# GFCI outlet



## powerpro (Apr 24, 2011)

Hi,
I`m trying to install driveway lights.There are three outlets in the garage one on the ceiling (garage door opener) and two on the wall.All outlets in the garage are on a 20amp circuit breaker.I`m assuming the ceiling outlet is the first from the beginning of the circuit.Then it goes to the wall outlet (second Box) which is  a GFCI (Ground Fault Circuit Interrupter) also known as GFI.The reason I know that all three outlets are on one breaker.Because I turned off the breaker and I test the outlets with a outlet plug in tester.Then later when I turned it back on I tested the GFI  I noticed that the GFI is protecting only one standard outlet (third box).
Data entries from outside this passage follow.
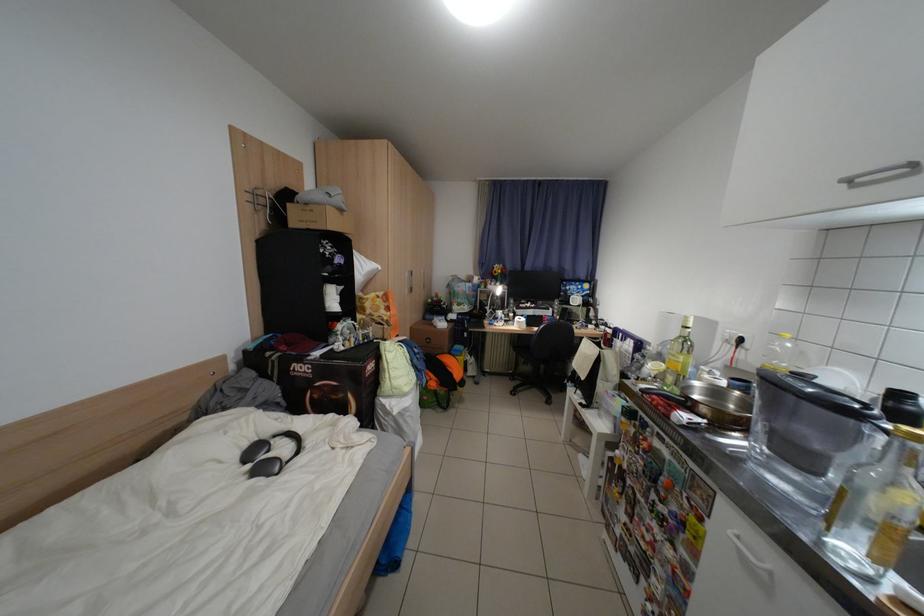
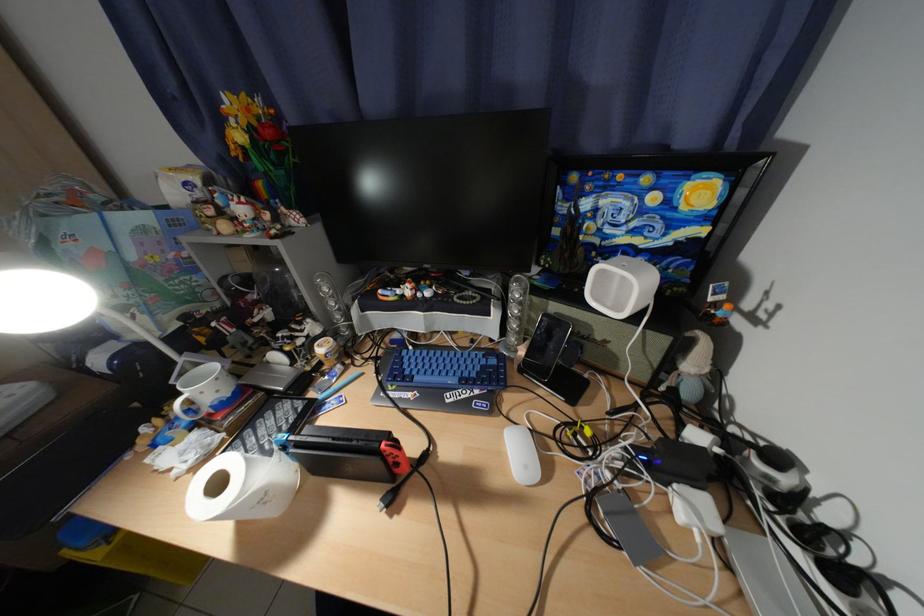
Locate, in the second image, the point that corresponds to (x=602, y=315) in the first image.

(704, 367)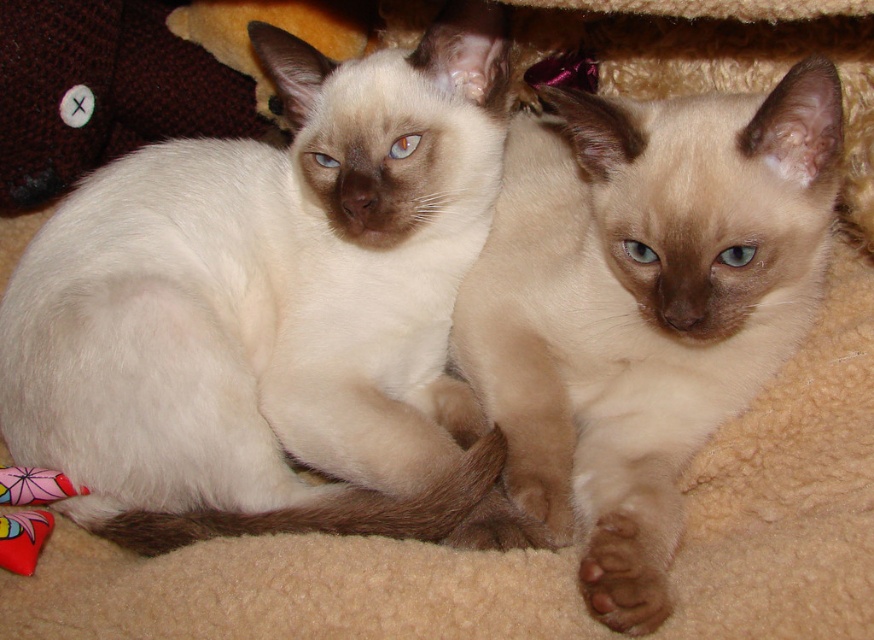
Question: Which of the following is the farthest from the observer?

Choices:
 (A) (791, 307)
 (B) (295, 352)

Answer: (B)

Question: Does silky white cat at center have a smaller size compared to silky cream cat at center?

Choices:
 (A) yes
 (B) no

Answer: (A)

Question: Which of the following is the farthest from the observer?

Choices:
 (A) (533, 508)
 (B) (224, 164)

Answer: (B)

Question: Observing the image, what is the correct spatial positioning of silky white cat at center in reference to silky cream cat at center?

Choices:
 (A) below
 (B) above

Answer: (B)

Question: Does silky white cat at center have a lesser width compared to silky cream cat at center?

Choices:
 (A) no
 (B) yes

Answer: (A)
The ceiling outlet was still on when I had the tester plugged.Which means the ceiling outlet is at the beginning of the circuit before the GFI.

I would like to put a single Extension ring on the GFI outlet.I`m thinking of running BX cable 12-3 from the conduit box (GFI).Then run the BX cable to a 1900 conduit box for junction drill a hole through the wall all the way until I see sun light. For an outdoor waterproof outlet/cover to plug the power packs transformers that comes with the driveway lights.There are going to be two junction boxes from inside of the garage with a hole thru the wall until the outside wall.A conduit pipe in between the junction box and the outdoor outlet box.Two junction boxes for two locations one at the front of the garage and side for both sides of the driveway.
Because I have more than twenty lights on the driveway that I`m working on I need the two outdoor GFI outlets.The power packs that came with the lights have 88 watts Max.So I bought two that will be enough for a 4watt bulb on ea.I was working for an electrician about a little over two years in NJ before I moved to PA.I never had to work on low Voltages driveway lights before.I would like to see if anyone has any opinion on this whole thing.So now there will be four outlets protected by the GFI including the GFI.NOT the ceiling outlet.Do I have to put a switch for the outdoor outlets?

  Thanks for reading.


----------